Sir Richard Sutton, 1st Baronet (31 July 1733 – 10 January 1802), of Norwood Park in Nottinghamshire, was an English Member of Parliament.

Sutton was the younger son of the Right Honourable Sir Robert Sutton, KB, MP, politician and diplomat, and Judith Tichborne, previously the third wife and widow of Charles Spencer, 3rd Earl of Sunderland. He was a great-grandson of Henry Sutton, younger brother of Robert Sutton, 1st Baron Lexinton (which peerage became extinct in 1723). The Sutton baronets were thus distantly related to the dukes of Rutland, who were descended from the marriage of the 3rd Duke to the Honourable Bridget Sutton, heiress of Robert Sutton, 2nd Baron Lexinton.

Sutton was educated at Westminster School and Trinity College, Cambridge, and trained as a lawyer, being admitted to the Middle Temple in 1754, then admitted to the Inner Temple and called to the bar in 1759. He was appointed Recorder of St. Albans on 24 November 1763 by John Spencer, 1st Earl Spencer.

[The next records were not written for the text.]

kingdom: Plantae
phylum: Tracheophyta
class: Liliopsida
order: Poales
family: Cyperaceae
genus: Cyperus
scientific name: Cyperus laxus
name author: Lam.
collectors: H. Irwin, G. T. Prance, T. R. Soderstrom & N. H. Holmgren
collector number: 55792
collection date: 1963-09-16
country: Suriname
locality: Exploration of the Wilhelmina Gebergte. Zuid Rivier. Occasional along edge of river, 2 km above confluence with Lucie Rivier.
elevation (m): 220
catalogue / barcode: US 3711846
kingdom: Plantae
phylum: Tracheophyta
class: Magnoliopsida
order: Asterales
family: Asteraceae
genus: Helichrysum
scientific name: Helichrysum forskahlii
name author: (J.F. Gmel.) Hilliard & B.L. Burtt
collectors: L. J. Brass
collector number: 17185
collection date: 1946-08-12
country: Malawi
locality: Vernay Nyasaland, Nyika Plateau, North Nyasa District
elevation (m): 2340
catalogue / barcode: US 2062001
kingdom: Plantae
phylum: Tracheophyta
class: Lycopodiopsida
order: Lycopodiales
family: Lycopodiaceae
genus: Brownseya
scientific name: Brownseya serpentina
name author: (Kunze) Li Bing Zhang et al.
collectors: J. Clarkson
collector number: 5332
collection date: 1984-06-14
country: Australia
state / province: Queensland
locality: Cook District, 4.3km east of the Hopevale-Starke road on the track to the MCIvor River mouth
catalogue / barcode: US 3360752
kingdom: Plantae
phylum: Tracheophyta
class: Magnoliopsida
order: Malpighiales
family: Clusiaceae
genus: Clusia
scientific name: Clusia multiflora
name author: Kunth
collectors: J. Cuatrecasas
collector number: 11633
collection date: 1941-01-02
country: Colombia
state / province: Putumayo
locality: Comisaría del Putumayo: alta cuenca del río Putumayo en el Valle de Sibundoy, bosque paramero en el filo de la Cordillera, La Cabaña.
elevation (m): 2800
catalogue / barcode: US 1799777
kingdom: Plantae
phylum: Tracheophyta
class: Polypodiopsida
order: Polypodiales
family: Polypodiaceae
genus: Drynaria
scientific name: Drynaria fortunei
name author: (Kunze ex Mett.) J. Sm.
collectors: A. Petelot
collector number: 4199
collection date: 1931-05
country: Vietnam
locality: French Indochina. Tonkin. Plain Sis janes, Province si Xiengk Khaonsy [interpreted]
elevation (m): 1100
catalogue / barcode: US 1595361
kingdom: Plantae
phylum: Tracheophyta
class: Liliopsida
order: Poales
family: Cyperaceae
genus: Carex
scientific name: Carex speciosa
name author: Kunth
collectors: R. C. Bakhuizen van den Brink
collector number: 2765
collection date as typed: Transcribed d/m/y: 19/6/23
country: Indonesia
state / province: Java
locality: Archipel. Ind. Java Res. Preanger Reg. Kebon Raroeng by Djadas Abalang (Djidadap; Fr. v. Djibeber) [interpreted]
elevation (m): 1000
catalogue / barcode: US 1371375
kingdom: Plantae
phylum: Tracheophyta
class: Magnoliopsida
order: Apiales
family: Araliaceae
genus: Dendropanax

In July 1766 Sutton was selected by William Petty, 2nd Earl of Shelburne, the Southern Secretary, to serve as an Under-Secretary of State in his department. He then served under William Nassau de Zuylestein, 4th Earl of Rochford, the Northern Secretary, from October 1768 to December 1770, before following him back to the Southern department.